On n'a pas tous les jours vingt ans.
Serge Reggiani s'en allait le 23 juillet 2004. Il avait suffit de presque rien, et il avait basculé de l'autre côté, emporté par la camarde.
Il a laissé derrière lui une voix. Voix qui chante, voix fumante, voix qui dit l'indicible, au détour des mots. Une image, un visage, qu'on reconnait de loin sur les vide-greniers, dans les cartons de vieux vinyles offerts à trois sous. Le temps a fait son oeuvre, on n'est passé à autre chose. La voix ne surgit plus que par inadvertance, lorsque le zapping d'une console de voiture accroche une fréquence démodée.

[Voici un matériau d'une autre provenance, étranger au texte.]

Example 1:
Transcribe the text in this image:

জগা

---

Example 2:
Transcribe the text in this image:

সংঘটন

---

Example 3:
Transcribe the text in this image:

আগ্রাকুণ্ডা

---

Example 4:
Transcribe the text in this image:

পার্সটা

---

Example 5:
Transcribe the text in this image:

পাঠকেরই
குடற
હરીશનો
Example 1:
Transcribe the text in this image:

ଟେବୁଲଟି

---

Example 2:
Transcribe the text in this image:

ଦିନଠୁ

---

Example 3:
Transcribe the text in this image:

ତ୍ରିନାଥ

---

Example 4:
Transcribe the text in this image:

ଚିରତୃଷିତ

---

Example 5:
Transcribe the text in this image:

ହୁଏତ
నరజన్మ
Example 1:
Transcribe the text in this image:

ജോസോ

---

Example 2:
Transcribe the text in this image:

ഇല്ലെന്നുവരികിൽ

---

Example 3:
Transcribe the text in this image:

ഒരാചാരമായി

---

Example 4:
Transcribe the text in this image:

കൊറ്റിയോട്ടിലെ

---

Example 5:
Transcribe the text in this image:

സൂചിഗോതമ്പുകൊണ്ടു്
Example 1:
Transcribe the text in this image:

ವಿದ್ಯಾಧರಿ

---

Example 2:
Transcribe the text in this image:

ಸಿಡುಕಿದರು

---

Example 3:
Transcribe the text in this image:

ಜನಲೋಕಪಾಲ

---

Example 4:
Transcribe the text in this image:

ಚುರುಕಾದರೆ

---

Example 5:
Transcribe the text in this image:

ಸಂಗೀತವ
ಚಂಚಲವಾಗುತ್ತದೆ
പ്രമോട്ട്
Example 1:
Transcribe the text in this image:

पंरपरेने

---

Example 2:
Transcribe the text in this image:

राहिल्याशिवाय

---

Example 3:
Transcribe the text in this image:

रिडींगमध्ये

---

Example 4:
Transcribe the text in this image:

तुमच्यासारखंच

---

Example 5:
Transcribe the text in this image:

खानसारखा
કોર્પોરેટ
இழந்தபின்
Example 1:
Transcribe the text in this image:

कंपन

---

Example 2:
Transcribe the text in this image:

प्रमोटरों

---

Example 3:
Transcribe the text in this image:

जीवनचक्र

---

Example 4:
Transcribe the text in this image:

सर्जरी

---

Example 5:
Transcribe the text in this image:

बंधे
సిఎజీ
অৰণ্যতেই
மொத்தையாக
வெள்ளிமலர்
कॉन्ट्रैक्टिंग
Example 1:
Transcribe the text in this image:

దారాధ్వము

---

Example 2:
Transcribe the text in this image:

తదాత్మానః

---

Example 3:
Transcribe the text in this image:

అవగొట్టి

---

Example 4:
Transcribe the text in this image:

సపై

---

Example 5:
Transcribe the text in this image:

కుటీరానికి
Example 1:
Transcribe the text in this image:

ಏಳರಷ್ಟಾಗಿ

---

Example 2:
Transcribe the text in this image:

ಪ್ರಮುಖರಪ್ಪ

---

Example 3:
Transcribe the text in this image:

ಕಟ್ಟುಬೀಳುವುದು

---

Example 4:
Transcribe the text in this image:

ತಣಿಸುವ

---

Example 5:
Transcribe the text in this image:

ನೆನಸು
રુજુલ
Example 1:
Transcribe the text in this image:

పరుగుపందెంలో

Et pourtant, cette voix qui interpréta si bien Jacques Prévert, émeut toujours autant. Non, Jacques Prévert n'est pas seulement le nom d'une école. Ce n'est pas non plus le mot qu'il ne faut pas oublier, à la fin de la récitation. Il est lié à ce que fut le front populaire. Pas le faux d'aujourd'hui. Le vrai, devenu paragraphe des livres d'Histoire de France.
Jacques Prévert était un musicien des mots en même temps qu'un poète écorché. Et Serge Reggiani a osé le rencontrer dans cet enregistrement, sans queue ni tête, comme l'est souvent l'absurde de l'Histoire.